WHAT IS EXPECTED => Would you please return the data below verbatim, without its pictures?
BEGIN SUPPLIED DATA
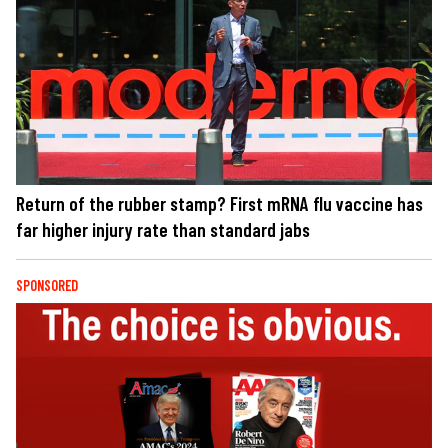
Return of the rubber stamp? First mRNA flu vaccine has
far higher injury rate than standard jabs
SPONSORED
END SUPPLIED DATA
EXERCISE ANSWER =>
Return of the rubber stamp? First mRNA flu vaccine has
far higher injury rate than standard jabs
SPONSORED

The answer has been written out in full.